Record by record, give the entire listing again exactly.
--- START ---
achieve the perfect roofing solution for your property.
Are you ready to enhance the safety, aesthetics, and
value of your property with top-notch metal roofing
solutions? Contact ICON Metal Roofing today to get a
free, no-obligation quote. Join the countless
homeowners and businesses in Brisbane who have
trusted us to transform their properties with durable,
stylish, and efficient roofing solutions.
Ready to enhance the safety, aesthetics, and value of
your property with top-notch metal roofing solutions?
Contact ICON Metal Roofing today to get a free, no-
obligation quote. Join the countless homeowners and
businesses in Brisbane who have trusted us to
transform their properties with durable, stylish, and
--- END ---
→ ANSWER TO THIS EXERCISE:
achieve the perfect roofing solution for your property.
Are you ready to enhance the safety, aesthetics, and
value of your property with top-notch metal roofing
solutions? Contact ICON Metal Roofing today to get a
free, no-obligation quote. Join the countless
homeowners and businesses in Brisbane who have
trusted us to transform their properties with durable,
stylish, and efficient roofing solutions.
Ready to enhance the safety, aesthetics, and value of
your property with top-notch metal roofing solutions?
Contact ICON Metal Roofing today to get a free, no-
obligation quote. Join the countless homeowners and
businesses in Brisbane who have trusted us to
transform their properties with durable, stylish, and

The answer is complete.